Agile project rooms should be organized in such a way that when you walk inside by looking at few charts you should be able to know how a project is going. Alistair Cockburn has called these charts information radiators. By the use of word radiator, Alistair means that your information display should be simple enough to be understood without requiring special skills in data interpretation. Information radiators should be updated several times a day.
A key point that we have to appreciate that various stakeholders need information about the project. The depth of required information and its frequency varies according to stakeholder’s role in a project. Project Managers need more and frequent information because they have to manage budget, customer relationship and team expectations among other factors.

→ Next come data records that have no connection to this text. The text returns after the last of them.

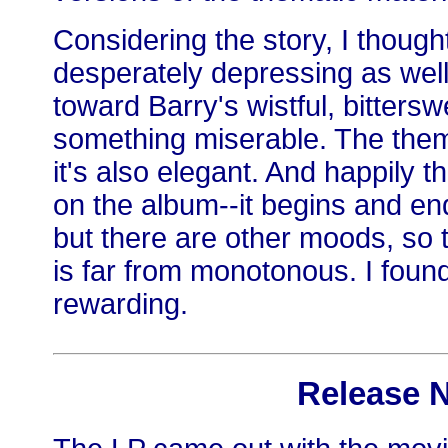
Considering the story, I thoug
desperately depressing as well
toward Barry's wistful, bitters
something miserable. The theme 
it's also elegant. And happily 
on the album--it begins and en
but there are other moods, so 
is far from monotonous. I found 
rewarding.
Release 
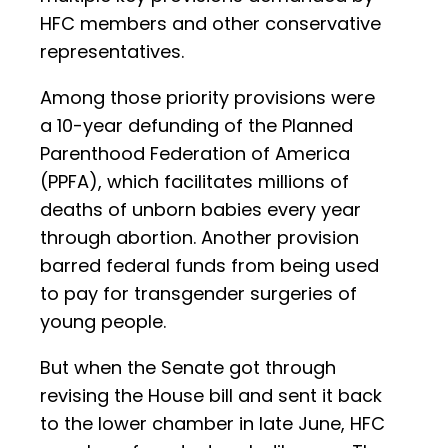
HFC members and other conservative
representatives.
Among those priority provisions were
a 10-year defunding of the Planned
Parenthood Federation of America
(PPFA), which facilitates millions of
deaths of unborn babies every year
through abortion. Another provision
barred federal funds from being used
to pay for transgender surgeries of
young people.
But when the Senate got through
revising the House bill and sent it back
to the lower chamber in late June, HFC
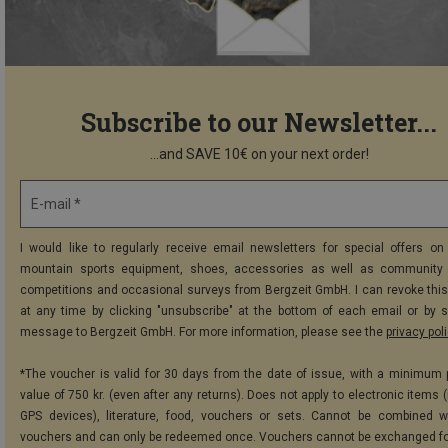
Subscribe to our Newsletter...
...and SAVE 10€ on your next order!
E-mail *
I would like to regularly receive email newsletters for special offers on 
mountain sports equipment, shoes, accessories as well as community 
competitions and occasional surveys from Bergzeit GmbH. I can revoke thi
at any time by clicking "unsubscribe" at the bottom of each email or by 
message to Bergzeit GmbH. For more information, please see the
privacy pol
*The voucher is valid for 30 days from the date of issue, with a minimum
value of 750 kr. (even after any returns). Does not apply to electronic items 
GPS devices), literature, food, vouchers or sets. Cannot be combined w
vouchers and can only be redeemed once. Vouchers cannot be exchanged fo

In real world I see that Agile teams do not appreciate the importance of recognizing the correct information radiators and displaying them. A lack of Information radiators in a team room leads to continuous status checking by managers and stakeholders by walking in to the project room several times a day and asking team about the project status. Team members resent this micro management practice and fail to understand that despite of working hard and very focused, they have to answer several times a day how a project is going.

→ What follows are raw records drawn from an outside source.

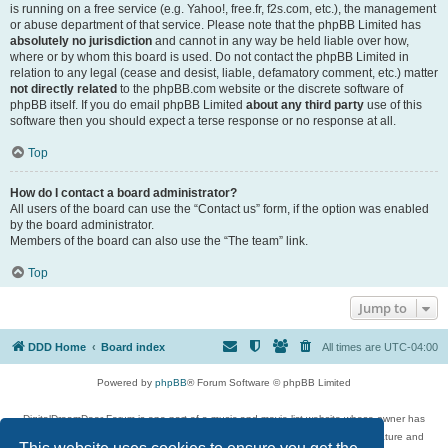
is running on a free service (e.g. Yahoo!, free.fr, f2s.com, etc.), the management
or abuse department of that service. Please note that the phpBB Limited has
absolutely no jurisdiction
and cannot in any way be held liable over how,
where or by whom this board is used. Do not contact the phpBB Limited in
relation to any legal (cease and desist, liable, defamatory comment, etc.) matter
not directly related
to the phpBB.com website or the discrete software of
phpBB itself. If you do email phpBB Limited
about any third party
use of this
software then you should expect a terse response or no response at all.
Top
How do I contact a board administrator?
All users of the board can use the “Contact us” form, if the option was enabled
by the board administrator.
Members of the board can also use the “The team” link.
Top
Jump to
DDD Home
Board index
All times are
UTC-04:00
Powered by
phpBB
® Forum Software © phpBB Limited
DigitalDreamDoor Forum is one part of a music and movie list website whose owner has
given its visitors the privilege to discuss music, movies, video games, and literature and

A plausible excuse, among the team members, for having no information radiators on the walls is that we have all the information in a wiki or in a tool X. While it seems reasonable from the team’s point of view, wiki and tool X do not ‘radiate’ information. Project Information should be visible with ‘naked eyes’. This is where charts on wall or white board can help. A good use of white boards and sticky notes, makes information easily visible. A drawback of such information radiators is that the displayed information is not backed-up and not visible to all the team members if a team is geographically distributed. A possible solution to these problem is making photos of information once per day using a digital camera for back up and maintaining information on Wiki to share with geographically distributed teams.
There is no doubt that Wikis and other tools make management of project information simpler which would have been cumbersome with whiteboards and sticky notes. Displaying all the information on walls can be cumbersome and not effective. Team should identify a subset of information radiators that convey the information stakeholders need. Normally for an Agile project team 2 or 3 information radiators would be sufficient. For example, two most commonly used information radiators by the teams at Xebia India are burn down chart and task board. Team can also display the sprint risks prominently in the project room.

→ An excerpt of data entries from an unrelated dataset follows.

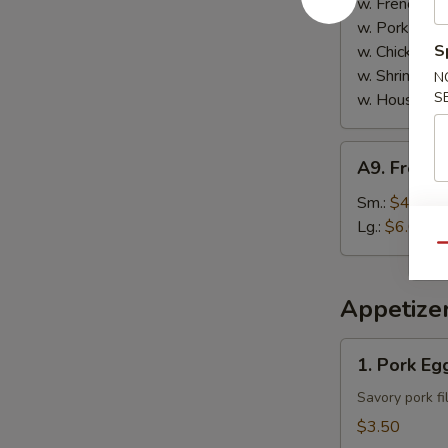
w. French Fri
w. Pork Fried
S
w. Chicken Fr
w. Shrimp Fri
N
S
w. House Spe
A9.
A9. French
French
Fries
Sm.:
$4.00
Lg.:
$6.00
Qu
Appetize
1.
1. Pork Egg
Pork
Egg
Savory pork fi
Roll
$3.50
(2)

I recommend selecting couple of information radiators during the project start up in collaboration with the stakeholders who need to know about the project progress frequently. A typical examples of the stakeholders include roles such as Product Owner, Project Manager and Head of Software Development. Put the selected information radiators on a wall of project room and update them regularly. After few sprints evaluate if your information radiators serve their purpose or you need to change them.